Our master node crashed regularly

Any information about the crashes (e.g. OOM, panic, etc.)?

  • If it’s a panic having what caused it would be great
  • It it’s an OOM having some profile dumps as memory is closer to OOMing (see ipfs diag profile) would bee great.

Some things that come to mind:

As a note: To resolve your shorter-term issues of resolution on the read nodes from publishes via write nodes you could implement a pretty tiny database that implements the IPNS side of https://specs.ipfs.tech/routing/http-routing-v1/ and then hook it up to kubo in the routers config (kubo/docs/config.md at master · ipfs/kubo · GitHub).
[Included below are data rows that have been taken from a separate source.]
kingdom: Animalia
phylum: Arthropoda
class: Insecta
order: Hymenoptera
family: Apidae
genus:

Thank you for your answer!

You inspired our strategy to reduce our IPNS name count as much as possible. This have partially solved the issues. However there are still some issues with resolutions, for example if the read node gets rebooted, it is unaware of IPNS record until it gets republished (or so it seems).

Thank you for pointing to the custom resolver solution. I believe this will eventually be the only way to achieve the functionality we desire.